Collected data entries:
______

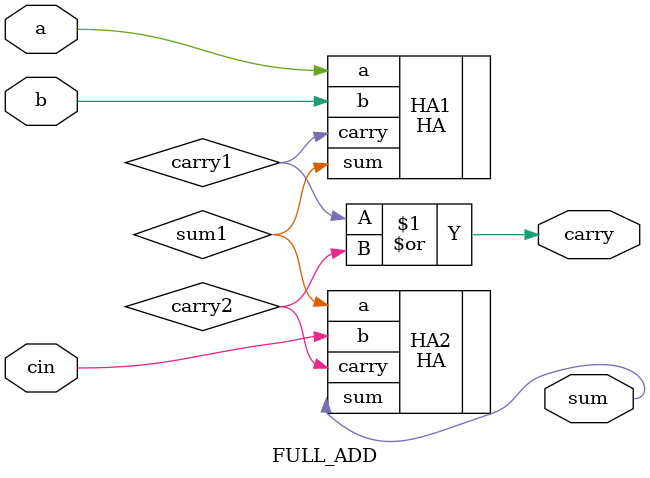
<source format=sv>
`timescale 1ns / 1ps


module FULL_ADD(input logic a, b, cin, output logic sum, carry);  
   
   
    logic sum1, carry1, carry2;
    HA HA1(.a(a), .b(b), .sum(sum1), .carry(carry1));
    HA HA2(.a(sum1), .b(cin), .sum(sum), .carry(carry2)); 
    
    
    
    or(carry, carry1, carry2);
    
    endmodule


</source>
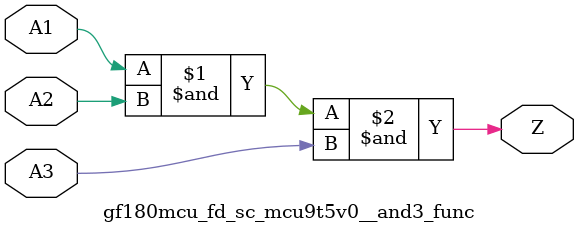
<source format=v>

`ifndef GF180MCU_FD_SC_MCU9T5V0__AND3_FUNC_V
`define GF180MCU_FD_SC_MCU9T5V0__AND3_FUNC_V

`ifdef USE_POWER_PINS
module gf180mcu_fd_sc_mcu9t5v0__and3_func( A3, A1, A2, Z, VDD, VSS );
inout VDD, VSS;
`else // If not USE_POWER_PINS
module gf180mcu_fd_sc_mcu9t5v0__and3_func( A3, A1, A2, Z );
`endif // If not USE_POWER_PINS
input A1, A2, A3;
output Z;

	and MGM_BG_0( Z, A1, A2, A3 );

endmodule
`endif // GF180MCU_FD_SC_MCU9T5V0__AND3_FUNC_V

</source>
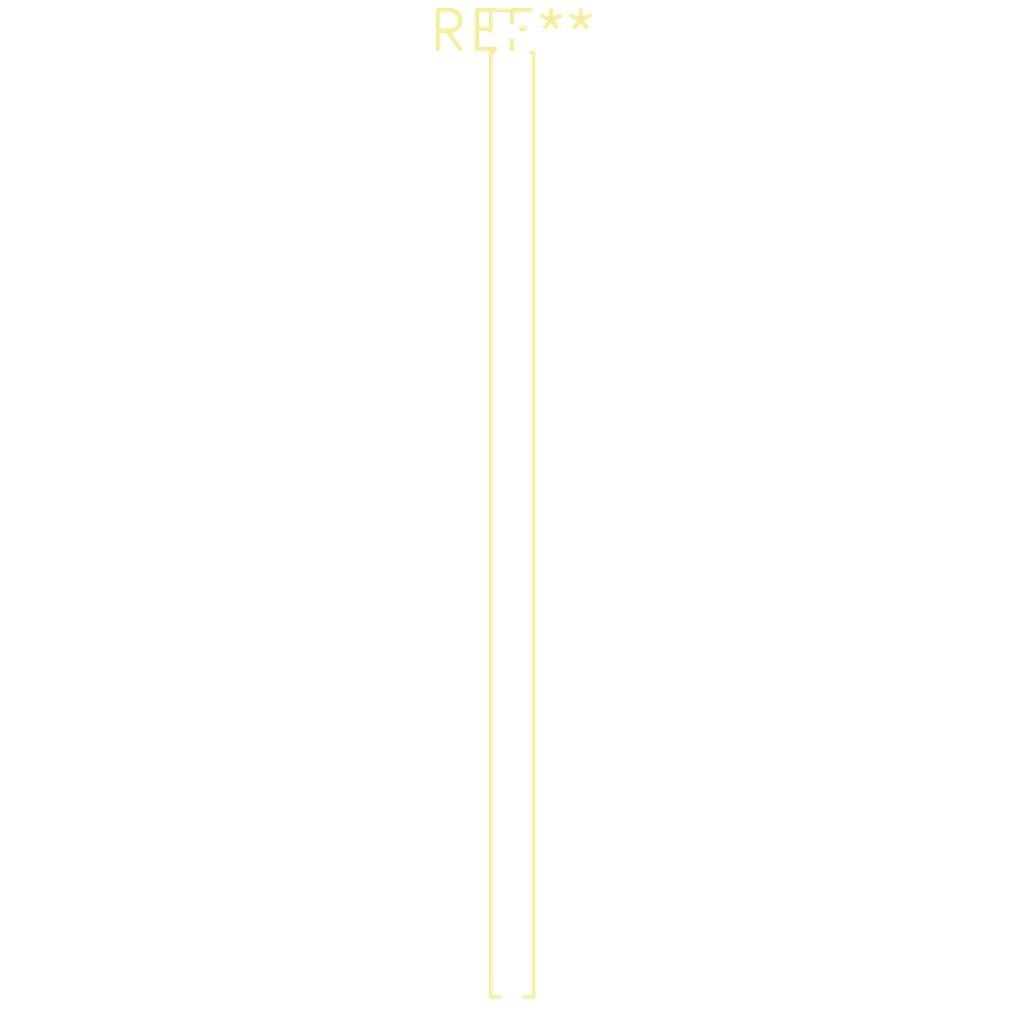
<source format=kicad_pcb>
(kicad_pcb (version 20240108) (generator pcbnew)

  (general
    (thickness 1.6)
  )

  (paper "A4")
  (layers
    (0 "F.Cu" signal)
    (31 "B.Cu" signal)
    (32 "B.Adhes" user "B.Adhesive")
    (33 "F.Adhes" user "F.Adhesive")
    (34 "B.Paste" user)
    (35 "F.Paste" user)
    (36 "B.SilkS" user "B.Silkscreen")
    (37 "F.SilkS" user "F.Silkscreen")
    (38 "B.Mask" user)
    (39 "F.Mask" user)
    (40 "Dwgs.User" user "User.Drawings")
    (41 "Cmts.User" user "User.Comments")
    (42 "Eco1.User" user "User.Eco1")
    (43 "Eco2.User" user "User.Eco2")
    (44 "Edge.Cuts" user)
    (45 "Margin" user)
    (46 "B.CrtYd" user "B.Courtyard")
    (47 "F.CrtYd" user "F.Courtyard")
    (48 "B.Fab" user)
    (49 "F.Fab" user)
    (50 "User.1" user)
    (51 "User.2" user)
    (52 "User.3" user)
    (53 "User.4" user)
    (54 "User.5" user)
    (55 "User.6" user)
    (56 "User.7" user)
    (57 "User.8" user)
    (58 "User.9" user)
  )

  (setup
    (pad_to_mask_clearance 0)
    (pcbplotparams
      (layerselection 0x00010fc_ffffffff)
      (plot_on_all_layers_selection 0x0000000_00000000)
      (disableapertmacros false)
      (usegerberextensions false)
      (usegerberattributes false)
      (usegerberadvancedattributes false)
      (creategerberjobfile false)
      (dashed_line_dash_ratio 12.000000)
      (dashed_line_gap_ratio 3.000000)
      (svgprecision 4)
      (plotframeref false)
      (viasonmask false)
      (mode 1)
      (useauxorigin false)
      (hpglpennumber 1)
      (hpglpenspeed 20)
      (hpglpendiameter 15.000000)
      (dxfpolygonmode false)
      (dxfimperialunits false)
      (dxfusepcbnewfont false)
      (psnegative false)
      (psa4output false)
      (plotreference false)
      (plotvalue false)
      (plotinvisibletext false)
      (sketchpadsonfab false)
      (subtractmaskfromsilk false)
      (outputformat 1)
      (mirror false)
      (drillshape 1)
      (scaleselection 1)
      (outputdirectory "")
    )
  )

  (net 0 "")

  (footprint "PinHeader_1x32_P1.00mm_Vertical" (layer "F.Cu") (at 0 0))

)

</source>
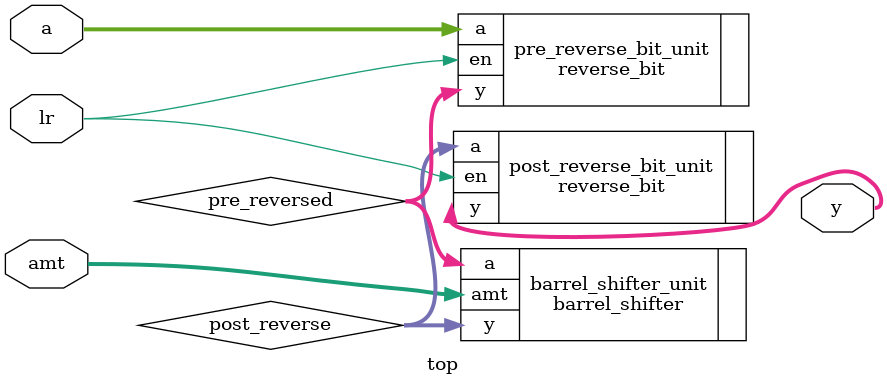
<source format=v>
module top
	(
		input wire [7:0] a,		// Input
		input wire [2:0] amt,	// Number of rotation
		input wire lr,			// Rotate left(lr=0) or right(lr=1) 
		output wire [7:0] y		// Output
	);
	
	// Signal declaration
	wire [7:0] pre_reversed, post_reverse;
	
	// Body
	barrel_shifter barrel_shifter_unit
		(.a(pre_reversed), .amt(amt), .y(post_reverse));
		
	reverse_bit pre_reverse_bit_unit 
		(.a(a), .en(lr), .y(pre_reversed));
		
	reverse_bit post_reverse_bit_unit 
		(.a(post_reverse), .en(lr), .y(y));
	
endmodule
</source>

______

* **What the task asks**
Your output must match the records word for word, apart from the images, which are left out.

* **Written solution**
<source format=sv>
`timescale 1ns / 1ps


module FULL_ADD(input logic a, b, cin, output logic sum, carry);  
   
   
    logic sum1, carry1, carry2;
    HA HA1(.a(a), .b(b), .sum(sum1), .carry(carry1));
    HA HA2(.a(sum1), .b(cin), .sum(sum), .carry(carry2)); 
    
    
    
    or(carry, carry1, carry2);
    
    endmodule


</source>
<source format=v>

`ifndef GF180MCU_FD_SC_MCU9T5V0__AND3_FUNC_V
`define GF180MCU_FD_SC_MCU9T5V0__AND3_FUNC_V

`ifdef USE_POWER_PINS
module gf180mcu_fd_sc_mcu9t5v0__and3_func( A3, A1, A2, Z, VDD, VSS );
inout VDD, VSS;
`else // If not USE_POWER_PINS
module gf180mcu_fd_sc_mcu9t5v0__and3_func( A3, A1, A2, Z );
`endif // If not USE_POWER_PINS
input A1, A2, A3;
output Z;

	and MGM_BG_0( Z, A1, A2, A3 );

endmodule
`endif // GF180MCU_FD_SC_MCU9T5V0__AND3_FUNC_V

</source>
<source format=kicad_pcb>
(kicad_pcb (version 20240108) (generator pcbnew)

  (general
    (thickness 1.6)
  )

  (paper "A4")
  (layers
    (0 "F.Cu" signal)
    (31 "B.Cu" signal)
    (32 "B.Adhes" user "B.Adhesive")
    (33 "F.Adhes" user "F.Adhesive")
    (34 "B.Paste" user)
    (35 "F.Paste" user)
    (36 "B.SilkS" user "B.Silkscreen")
    (37 "F.SilkS" user "F.Silkscreen")
    (38 "B.Mask" user)
    (39 "F.Mask" user)
    (40 "Dwgs.User" user "User.Drawings")
    (41 "Cmts.User" user "User.Comments")
    (42 "Eco1.User" user "User.Eco1")
    (43 "Eco2.User" user "User.Eco2")
    (44 "Edge.Cuts" user)
    (45 "Margin" user)
    (46 "B.CrtYd" user "B.Courtyard")
    (47 "F.CrtYd" user "F.Courtyard")
    (48 "B.Fab" user)
    (49 "F.Fab" user)
    (50 "User.1" user)
    (51 "User.2" user)
    (52 "User.3" user)
    (53 "User.4" user)
    (54 "User.5" user)
    (55 "User.6" user)
    (56 "User.7" user)
    (57 "User.8" user)
    (58 "User.9" user)
  )

  (setup
    (pad_to_mask_clearance 0)
    (pcbplotparams
      (layerselection 0x00010fc_ffffffff)
      (plot_on_all_layers_selection 0x0000000_00000000)
      (disableapertmacros false)
      (usegerberextensions false)
      (usegerberattributes false)
      (usegerberadvancedattributes false)
      (creategerberjobfile false)
      (dashed_line_dash_ratio 12.000000)
      (dashed_line_gap_ratio 3.000000)
      (svgprecision 4)
      (plotframeref false)
      (viasonmask false)
      (mode 1)
      (useauxorigin false)
      (hpglpennumber 1)
      (hpglpenspeed 20)
      (hpglpendiameter 15.000000)
      (dxfpolygonmode false)
      (dxfimperialunits false)
      (dxfusepcbnewfont false)
      (psnegative false)
      (psa4output false)
      (plotreference false)
      (plotvalue false)
      (plotinvisibletext false)
      (sketchpadsonfab false)
      (subtractmaskfromsilk false)
      (outputformat 1)
      (mirror false)
      (drillshape 1)
      (scaleselection 1)
      (outputdirectory "")
    )
  )

  (net 0 "")

  (footprint "PinHeader_1x32_P1.00mm_Vertical" (layer "F.Cu") (at 0 0))

)

</source>
<source format=v>
module top
	(
		input wire [7:0] a,		// Input
		input wire [2:0] amt,	// Number of rotation
		input wire lr,			// Rotate left(lr=0) or right(lr=1) 
		output wire [7:0] y		// Output
	);
	
	// Signal declaration
	wire [7:0] pre_reversed, post_reverse;
	
	// Body
	barrel_shifter barrel_shifter_unit
		(.a(pre_reversed), .amt(amt), .y(post_reverse));
		
	reverse_bit pre_reverse_bit_unit 
		(.a(a), .en(lr), .y(pre_reversed));
		
	reverse_bit post_reverse_bit_unit 
		(.a(post_reverse), .en(lr), .y(y));
	
endmodule
</source>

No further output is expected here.